The Senate debated the bill for about an hour, with several senators echoing debate in the House of Representatives on Tuesday that the bill doesn’t do enough for residential homeowners because the exemption increase is too small. Democrats and Republicans have also raised concerns that the increase to the maximum circuit breaker exemption from $1,320 to $1,500 comes at the expense of people currently participating in the program. An analysis released by the Idaho Center for Fiscal Policy also details concerns about the change.
House Bill 389’s sponsor, Rep. Mike Moyle, R-Star, has said about 15% of those currently in the program will no longer be eligible in 2022 because their home is assessed at more than 125% of the median home value. The bill’s statement of purpose says this will “ensure the General Fund no longer subsidizes income-poor but asset-rich applicants.”
In addition, the bill:
- Increases the personal property exemption – which affects businesses – from $100,000 to $250,000.
- Exempts transient personal property from taxation, which applies to construction, logging and mining equipment that travels across the state.
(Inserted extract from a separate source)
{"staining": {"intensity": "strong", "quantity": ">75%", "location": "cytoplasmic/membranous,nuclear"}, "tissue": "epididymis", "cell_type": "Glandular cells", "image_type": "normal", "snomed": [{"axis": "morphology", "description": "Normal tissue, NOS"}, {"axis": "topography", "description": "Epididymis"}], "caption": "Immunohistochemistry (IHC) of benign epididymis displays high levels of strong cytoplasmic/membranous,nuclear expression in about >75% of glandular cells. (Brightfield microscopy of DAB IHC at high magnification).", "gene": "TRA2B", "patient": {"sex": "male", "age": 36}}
- Creates an 8% cap on property tax increases that account for new growth in any budget year. By statute, each taxing district is allowed to increase its property tax budget by 3% in a given year, plus a budget amount for new growth.
- Delays a new construction project’s market value from being added to new growth calculations until after construction is completed.
Sen. Fred Martin, R-Boise, said he thought there were good and bad provisions in the bill, but voted for it because it’s a “starting point.”
“I like the circuit breaker going from $1,320 to $1,500, but I don’t like it tied to the value of the property,” Martin said. “… We need to continue to work on property tax relief to get it right.”
The bill is of particular concern to legislators and public officials from Canyon County and the city of Nampa.
City officials and fire department staff have testified to committees and emailed legislators saying they are against it because it will be detrimental to their budgets because districts would not receive as much funding from taxes on new construction. It has been particularly concerning to Nampa Fire because of a recent annexation that would increase the fire district’s size.
Sen. Jim Rice, R-Caldwell, said he received an opinion from Idaho Attorney General Lawrence Wasden that Nampa’s annexation will not be subject to the 8% cap.
Those factors weren’t enough for Democrats, including Sen. Janie Ward-Engelking, D-Boise.
“I have waited all session to see a property tax relief bill, and I can’t tell you how disappointed I am to see this bill before us,” Ward-Engelking said. “This bill is not the bill we need. It does very little to help the constituents in my district, and my biggest fear is that if we pass this bill, people are going to expect that it’s really going to help them, and then what they are going to find out is that it didn’t.”
Sens. Jeff Agenbroad and Todd Lakey, both R-Nampa, joined Republicans who voted against the bill.
It now heads to Gov. Brad Little’s desk for signature or veto.